Corneal transplantation (penetrating keratoplasty) is the most common form of human solid tissue transplantation. Unlike other tissue and organ transplants, corneal allotransplantation usually does not require systemic or permanent immunosuppression. Reasons for graft failure include corneal graft rejection (30.9%), corneal endothelial cell failure (21.0%), glaucoma (8.5%), and other causes (26.2%).37,38 Ophthalmology consultation is required for any change in visual acuity or other ocular signs or symptoms in a patient with a corneal transplant.
Corneal graft rejection is a specific process in which a graft that has been clear suddenly develops graft edema with anterior segment inflammatory signs. Rejection can occur at any time starting at 10 days after transplant. The inflammatory process starts at the graft margin nearest to the most proximal blood vessels and then moves toward the center to involve the entire graft.37 Signs and symptoms include eye pain, photophobia, corneal or scleral injection, or decreased visual acuity. Examination may reveal unilateral anterior chamber reaction with keratic precipitate or corneal edema in a previously clear graft. Late graft failure can present with gradual onset of graft edema with no associated inflammation or keratic precipitates. Treatment includes topical or systemic steroids, cycloplegics, and immunosuppressive drugs such as local and systemic cyclosporine A and tacrolimus.

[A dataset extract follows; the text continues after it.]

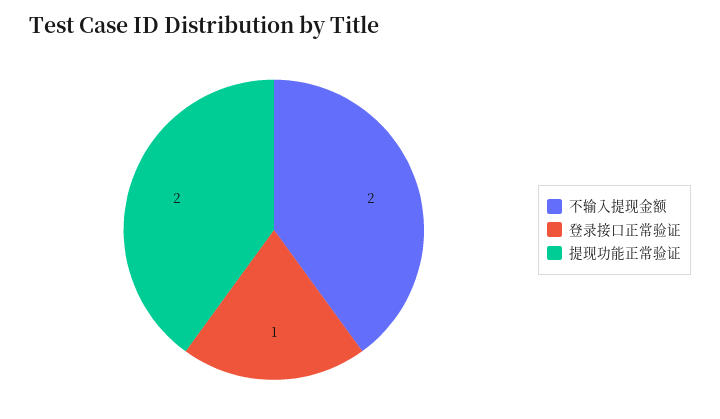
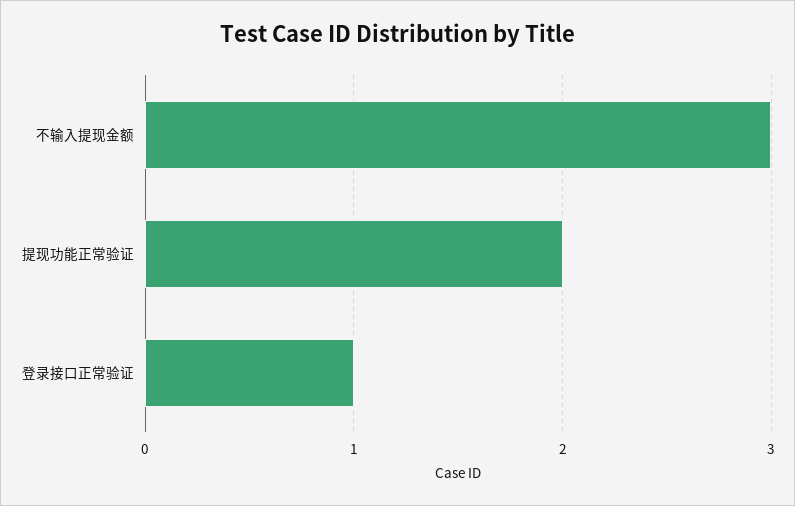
不输入提现金额: 2 -> 3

Wound dehiscence can occur early or late after corneal transplantation, as a result of infection or after eye trauma. Trauma may be unrecognized or be a result of events such as motor vehicle airbag deployment or a fall with the patient's glasses impacting the eye. There may be globe rupture, slight separation of part of the suture line, or just broken sutures.
Viral,37 bacterial,39 or fungal40 infection can threaten the transplanted cornea. In patients with a history of herpetic keratitis, consider recurrence and examine with fluorescein for characteristic corneal staining and signs of anterior chamber inflammation.37 Ophthalmology consultation is needed for diagnosis and treatment.